#### WHAT THE EXERCISE ASKS:
State how many lines of the material below contain the string "lIServer", counting matches only when the case is identical. Reply with the number alone.

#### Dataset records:
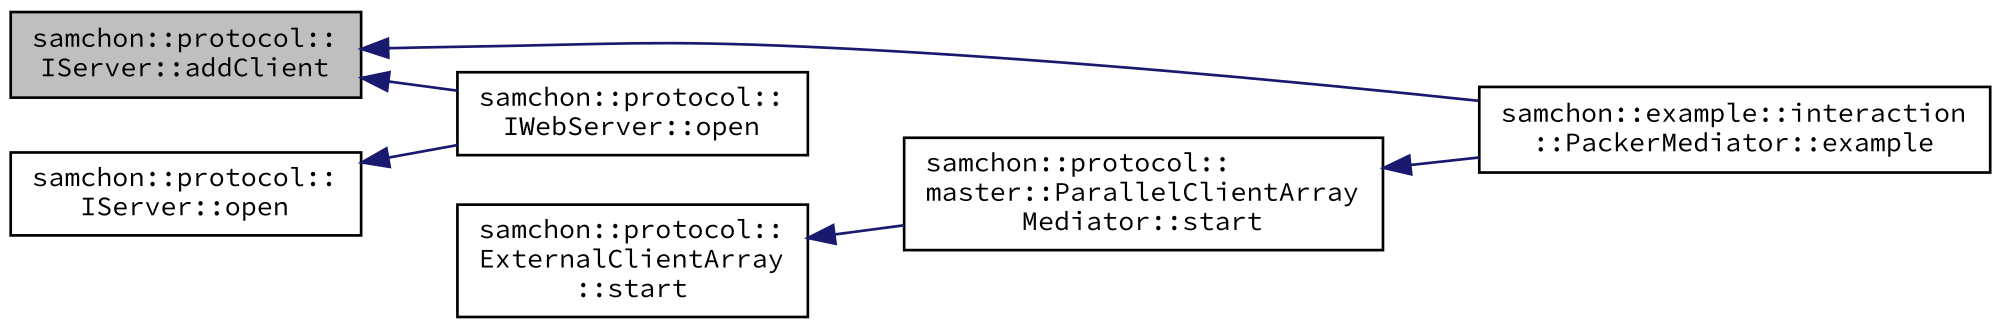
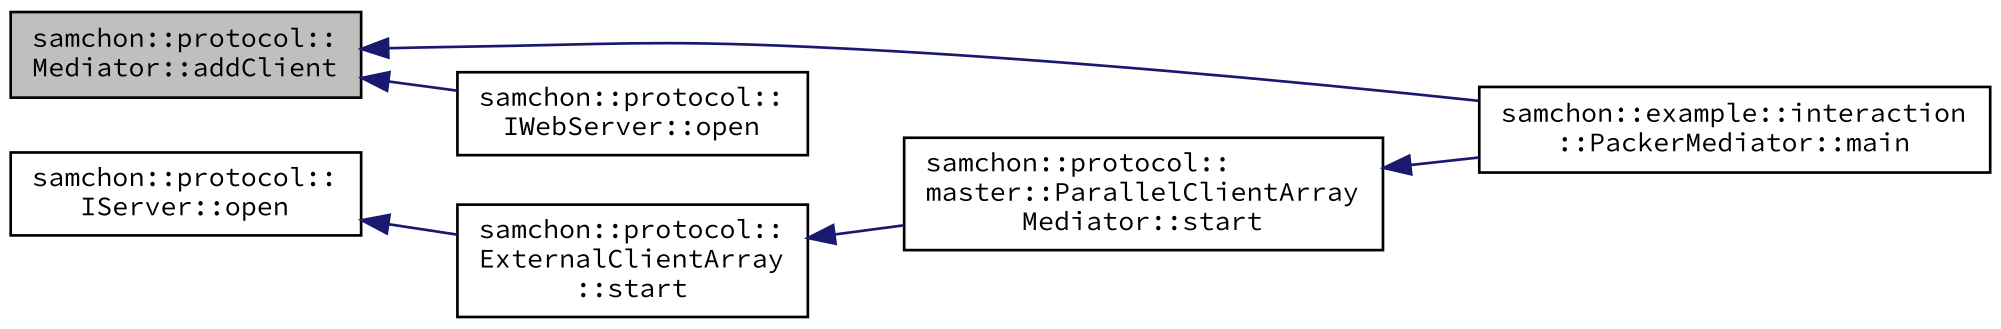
  digraph {
    fontname="Source Code Pro"
    rankdir=LR
    node [color=black fillcolor=white fontname="Source Code Pro" fontsize=10 shape=record style=filled]
    edge [color=midnightblue dir=back fontname="Source Code Pro" fontsize=10 labelfontname=Helvetica labelfontsize=10 style=solid]
-   n1 [fillcolor=grey75 fontcolor=black height=0.2 label="samchon::protocol::\lIServer::addClient" width=0.4]
+   n1 [fillcolor=grey75 fontcolor=black height=0.2 label="samchon::protocol::\lMediator::addClient" width=0.4]
    n2 [height=0.2 label="samchon::protocol::\lIWebServer::open" width=0.4]
-   n3 [height=0.2 label="samchon::example::interaction\l::PackerMediator::example" width=0.4]
+   n3 [height=0.2 label="samchon::example::interaction\l::PackerMediator::main" width=0.4]
    n4 [height=0.2 label="samchon::protocol::\lIServer::open" width=0.4]
    n5 [height=0.2 label="samchon::protocol::\lExternalClientArray\l::start" width=0.4]
    n6 [height=0.2 label="samchon::protocol::\lmaster::ParallelClientArray\lMediator::start" width=0.4]
    n1 -> n2
    n1 -> n3
-   n4 -> n2
+   n4 -> n5
    n5 -> n6
    n6 -> n3
  }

#### EXERCISE SOLUTION:
2